I've been using the AWS Elastic Load Balancers (ELB) for some time now. The ease of use and scalability appeal.
But I learned something unpleasant about them: you can easily end up with misdirected traffic.
When you use an ELB, your users access it via a CNAME (setup by you and served by your DNS servers), which points to a DNS name owned by Amazon (in the elb.amazonaws.com DNS zone). When your client does a lookup of that name, Amazon then returns the IP address of an ELB machine that routes the traffic to your EC2 instances. From time to time, in response to traffic conditions, those IP addresses change. To accomodate such changes, the TTL on the domain name is low (60 seconds).
The problem is that some clients will not honour the TTL, and may continue using the old IP address after it has been disassociated with your ELB, and may have been given to someone else's ELB. Which means that your ELB may be receiving traffic for someone else, or that traffic meant for you goes to someone else.
I found out about this because my instances behind an ELB suddenly started receiving 15K requests per minute destined for ping.syndic8.com (judging by the Host header), sent by Ping-O-Matic (judging by the User-Agent header) and other clients. A DNS lookup of that name showed their ELB address, not mine. This persisted for many hours, and impacted my application.
This has been discussed in the forums at times: 28 Dec 2010, 28 Jan 2011, 21 Mar 2011. It looks like it doesn't happen (or gets noticed) all that often, but that it's a known issue you are meant to be aware of somehow, and you should just accept or escalate to support.
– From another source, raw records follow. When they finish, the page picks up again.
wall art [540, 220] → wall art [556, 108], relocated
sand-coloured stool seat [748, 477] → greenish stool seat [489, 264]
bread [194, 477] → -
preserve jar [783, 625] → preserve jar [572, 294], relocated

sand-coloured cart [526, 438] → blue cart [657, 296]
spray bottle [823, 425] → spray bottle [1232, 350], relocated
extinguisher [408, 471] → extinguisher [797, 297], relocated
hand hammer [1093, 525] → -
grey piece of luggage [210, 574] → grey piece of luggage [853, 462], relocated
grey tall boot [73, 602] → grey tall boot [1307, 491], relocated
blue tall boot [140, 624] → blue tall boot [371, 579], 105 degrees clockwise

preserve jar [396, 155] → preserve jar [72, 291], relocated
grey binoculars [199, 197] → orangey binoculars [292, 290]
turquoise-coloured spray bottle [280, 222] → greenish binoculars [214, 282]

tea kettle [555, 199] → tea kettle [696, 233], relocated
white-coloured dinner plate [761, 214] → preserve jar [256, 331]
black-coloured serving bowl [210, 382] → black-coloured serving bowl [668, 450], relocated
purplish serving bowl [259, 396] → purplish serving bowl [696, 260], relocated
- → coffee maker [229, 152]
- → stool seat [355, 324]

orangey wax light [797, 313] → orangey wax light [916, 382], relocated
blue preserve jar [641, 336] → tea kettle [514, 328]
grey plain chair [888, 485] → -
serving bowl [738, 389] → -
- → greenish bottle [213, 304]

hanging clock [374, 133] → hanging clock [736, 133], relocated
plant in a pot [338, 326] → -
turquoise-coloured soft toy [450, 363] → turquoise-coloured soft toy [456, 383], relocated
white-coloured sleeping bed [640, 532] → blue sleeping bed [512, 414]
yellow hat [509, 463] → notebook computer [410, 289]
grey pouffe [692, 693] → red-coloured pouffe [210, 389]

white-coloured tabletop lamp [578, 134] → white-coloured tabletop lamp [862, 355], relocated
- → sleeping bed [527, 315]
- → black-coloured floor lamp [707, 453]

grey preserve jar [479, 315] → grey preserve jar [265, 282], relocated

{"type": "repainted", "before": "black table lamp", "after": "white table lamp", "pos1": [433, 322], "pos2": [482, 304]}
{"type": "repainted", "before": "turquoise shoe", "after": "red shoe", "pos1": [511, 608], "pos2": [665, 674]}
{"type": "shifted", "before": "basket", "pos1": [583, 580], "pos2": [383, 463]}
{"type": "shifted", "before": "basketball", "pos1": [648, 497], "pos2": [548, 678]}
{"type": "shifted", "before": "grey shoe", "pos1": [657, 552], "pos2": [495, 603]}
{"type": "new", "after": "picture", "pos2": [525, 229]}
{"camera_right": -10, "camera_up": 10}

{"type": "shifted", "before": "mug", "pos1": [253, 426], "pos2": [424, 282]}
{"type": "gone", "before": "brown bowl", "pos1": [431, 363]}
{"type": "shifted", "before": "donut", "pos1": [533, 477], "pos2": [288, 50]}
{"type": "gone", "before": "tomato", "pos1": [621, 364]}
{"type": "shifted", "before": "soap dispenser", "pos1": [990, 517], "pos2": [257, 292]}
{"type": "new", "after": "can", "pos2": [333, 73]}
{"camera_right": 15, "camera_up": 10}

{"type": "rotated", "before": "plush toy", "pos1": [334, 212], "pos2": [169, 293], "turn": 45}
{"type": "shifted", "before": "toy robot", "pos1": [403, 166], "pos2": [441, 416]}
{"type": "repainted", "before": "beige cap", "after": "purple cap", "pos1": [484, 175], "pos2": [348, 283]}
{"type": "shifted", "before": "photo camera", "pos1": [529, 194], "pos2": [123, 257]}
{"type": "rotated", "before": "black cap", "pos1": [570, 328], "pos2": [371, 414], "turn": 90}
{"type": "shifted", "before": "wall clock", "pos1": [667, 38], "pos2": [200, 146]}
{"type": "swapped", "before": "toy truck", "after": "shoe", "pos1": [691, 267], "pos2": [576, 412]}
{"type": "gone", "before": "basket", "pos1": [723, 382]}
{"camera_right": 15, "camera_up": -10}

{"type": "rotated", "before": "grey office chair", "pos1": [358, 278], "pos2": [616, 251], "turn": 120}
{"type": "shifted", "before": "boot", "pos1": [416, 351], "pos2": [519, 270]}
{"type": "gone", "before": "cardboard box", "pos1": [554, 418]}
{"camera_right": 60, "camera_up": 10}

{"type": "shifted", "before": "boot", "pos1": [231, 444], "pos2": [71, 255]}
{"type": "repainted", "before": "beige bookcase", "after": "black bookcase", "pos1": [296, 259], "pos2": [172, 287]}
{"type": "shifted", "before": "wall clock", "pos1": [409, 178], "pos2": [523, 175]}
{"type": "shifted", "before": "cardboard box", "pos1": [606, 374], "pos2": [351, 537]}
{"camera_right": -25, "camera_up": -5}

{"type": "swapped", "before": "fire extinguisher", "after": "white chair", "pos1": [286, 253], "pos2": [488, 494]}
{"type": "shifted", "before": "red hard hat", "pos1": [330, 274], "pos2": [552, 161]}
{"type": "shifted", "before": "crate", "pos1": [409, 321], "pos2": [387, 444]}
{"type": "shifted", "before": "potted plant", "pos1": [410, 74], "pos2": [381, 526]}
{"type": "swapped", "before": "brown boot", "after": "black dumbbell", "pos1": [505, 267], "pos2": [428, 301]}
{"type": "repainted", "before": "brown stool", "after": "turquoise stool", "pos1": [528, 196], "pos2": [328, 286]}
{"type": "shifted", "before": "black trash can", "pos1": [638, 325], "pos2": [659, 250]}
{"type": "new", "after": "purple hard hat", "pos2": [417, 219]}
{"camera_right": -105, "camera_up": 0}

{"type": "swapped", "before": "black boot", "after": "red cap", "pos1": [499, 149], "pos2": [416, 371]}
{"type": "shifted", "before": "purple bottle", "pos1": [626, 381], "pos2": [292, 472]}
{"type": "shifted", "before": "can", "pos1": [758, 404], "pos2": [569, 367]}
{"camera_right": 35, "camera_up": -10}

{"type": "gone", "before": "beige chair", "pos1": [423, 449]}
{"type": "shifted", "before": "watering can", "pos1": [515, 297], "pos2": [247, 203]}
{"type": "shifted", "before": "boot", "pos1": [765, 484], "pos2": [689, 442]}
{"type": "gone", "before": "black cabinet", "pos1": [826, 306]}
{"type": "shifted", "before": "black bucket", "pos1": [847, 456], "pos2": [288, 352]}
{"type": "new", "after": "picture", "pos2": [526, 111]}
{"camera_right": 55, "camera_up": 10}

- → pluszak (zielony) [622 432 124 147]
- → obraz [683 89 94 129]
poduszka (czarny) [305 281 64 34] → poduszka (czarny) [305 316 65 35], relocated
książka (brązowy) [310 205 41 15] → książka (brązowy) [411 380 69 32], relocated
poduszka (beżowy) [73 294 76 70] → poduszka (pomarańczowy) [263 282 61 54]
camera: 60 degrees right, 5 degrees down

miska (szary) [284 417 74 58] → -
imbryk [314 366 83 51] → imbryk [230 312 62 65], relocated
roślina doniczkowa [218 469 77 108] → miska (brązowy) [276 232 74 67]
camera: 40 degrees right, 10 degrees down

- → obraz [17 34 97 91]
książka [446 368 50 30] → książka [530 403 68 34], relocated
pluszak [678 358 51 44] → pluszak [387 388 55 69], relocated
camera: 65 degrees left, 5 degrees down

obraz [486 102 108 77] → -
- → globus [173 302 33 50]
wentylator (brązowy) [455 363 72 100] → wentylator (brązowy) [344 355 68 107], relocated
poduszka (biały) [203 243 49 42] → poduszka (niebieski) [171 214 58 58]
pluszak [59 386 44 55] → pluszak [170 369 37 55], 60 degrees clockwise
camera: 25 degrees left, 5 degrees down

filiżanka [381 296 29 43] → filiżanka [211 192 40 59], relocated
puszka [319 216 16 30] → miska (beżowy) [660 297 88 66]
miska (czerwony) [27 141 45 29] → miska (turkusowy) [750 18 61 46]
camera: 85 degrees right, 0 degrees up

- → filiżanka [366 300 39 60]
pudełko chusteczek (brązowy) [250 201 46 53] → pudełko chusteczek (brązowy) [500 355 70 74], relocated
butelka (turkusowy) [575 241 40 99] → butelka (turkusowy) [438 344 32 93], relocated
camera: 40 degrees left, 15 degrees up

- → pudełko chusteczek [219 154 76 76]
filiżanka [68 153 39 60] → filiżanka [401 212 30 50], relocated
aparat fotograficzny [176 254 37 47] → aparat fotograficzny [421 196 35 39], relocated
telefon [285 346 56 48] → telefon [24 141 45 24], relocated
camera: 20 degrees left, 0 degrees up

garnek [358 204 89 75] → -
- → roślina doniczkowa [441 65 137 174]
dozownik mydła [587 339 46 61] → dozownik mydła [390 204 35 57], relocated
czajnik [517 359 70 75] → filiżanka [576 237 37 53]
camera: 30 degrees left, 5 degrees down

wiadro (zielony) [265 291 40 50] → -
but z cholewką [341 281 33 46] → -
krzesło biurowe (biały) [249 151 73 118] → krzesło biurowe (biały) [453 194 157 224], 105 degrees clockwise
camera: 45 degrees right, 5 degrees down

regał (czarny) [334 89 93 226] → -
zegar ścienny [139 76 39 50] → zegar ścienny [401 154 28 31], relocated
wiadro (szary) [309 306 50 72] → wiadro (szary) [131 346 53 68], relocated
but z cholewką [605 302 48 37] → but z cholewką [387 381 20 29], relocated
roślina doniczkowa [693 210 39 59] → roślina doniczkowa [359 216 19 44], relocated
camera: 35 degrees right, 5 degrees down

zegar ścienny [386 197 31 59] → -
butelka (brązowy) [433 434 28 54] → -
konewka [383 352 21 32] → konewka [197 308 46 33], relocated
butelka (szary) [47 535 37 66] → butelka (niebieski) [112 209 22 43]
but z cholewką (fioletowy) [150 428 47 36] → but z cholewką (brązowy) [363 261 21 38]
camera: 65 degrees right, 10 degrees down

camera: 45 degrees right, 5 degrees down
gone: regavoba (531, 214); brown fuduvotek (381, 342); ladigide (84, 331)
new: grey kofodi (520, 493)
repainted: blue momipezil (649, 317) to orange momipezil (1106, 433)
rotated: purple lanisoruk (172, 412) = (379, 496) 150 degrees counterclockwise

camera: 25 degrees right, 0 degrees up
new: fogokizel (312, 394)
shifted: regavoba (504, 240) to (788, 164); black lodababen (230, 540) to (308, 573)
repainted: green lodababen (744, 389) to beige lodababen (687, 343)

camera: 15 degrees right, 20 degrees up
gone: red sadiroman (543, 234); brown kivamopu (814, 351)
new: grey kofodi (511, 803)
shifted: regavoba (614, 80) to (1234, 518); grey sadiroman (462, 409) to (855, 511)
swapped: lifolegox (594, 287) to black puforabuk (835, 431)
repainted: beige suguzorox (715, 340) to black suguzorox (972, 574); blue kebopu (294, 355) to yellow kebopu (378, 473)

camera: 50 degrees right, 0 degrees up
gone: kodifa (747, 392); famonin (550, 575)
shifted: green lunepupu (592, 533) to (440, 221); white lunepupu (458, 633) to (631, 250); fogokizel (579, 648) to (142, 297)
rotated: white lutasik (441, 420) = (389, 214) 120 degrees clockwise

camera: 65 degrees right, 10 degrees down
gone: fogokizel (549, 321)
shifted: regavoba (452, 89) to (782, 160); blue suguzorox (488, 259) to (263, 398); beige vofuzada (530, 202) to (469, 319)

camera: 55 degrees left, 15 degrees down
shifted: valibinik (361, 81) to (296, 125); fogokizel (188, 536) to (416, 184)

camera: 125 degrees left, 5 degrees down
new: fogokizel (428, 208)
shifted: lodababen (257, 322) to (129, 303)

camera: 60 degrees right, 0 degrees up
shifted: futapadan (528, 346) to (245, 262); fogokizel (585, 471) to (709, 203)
I think this is a big deal:
- Clients get service errors, or have their traffic exposed to a third party. Sure, it's "their fault" for not honouring the TTL, but depending on the kind of application that you serve this could be a common bug, or outside the control of the person running the client. I imagine this is especially likely with scripted API clients.
- Being on the receiving end of misdirected traffic can affect your level of service. Sure, if you're using AutoScaling this may help your load and latency, but at a financial cost.
I think that at the very least AWS should wait longer before recycling IP addresses. Ideally they wouldn't recycle IPs at all -- roll on IPv6. Maybe they could add an ability to associate several elastic IPs, but I imagine that is hard.
I have various other issues with ELB:
- it is slow to add new servers,
- you can't have 2 ELBs pointing to the same instance (during ELB migration)
- you can't inspect traffic before it hits the ELB,
- you can't block client IP addresses before they hit your servers
- your connection closes after 60 seconds of idle time
- you can't limit your instances to only receive traffic from my ELB (only all ELBs)
- it's hard to know what logic the ELB applies to your connection
but this one is pushing me over the edge -- time to reconsider some of the alternatives.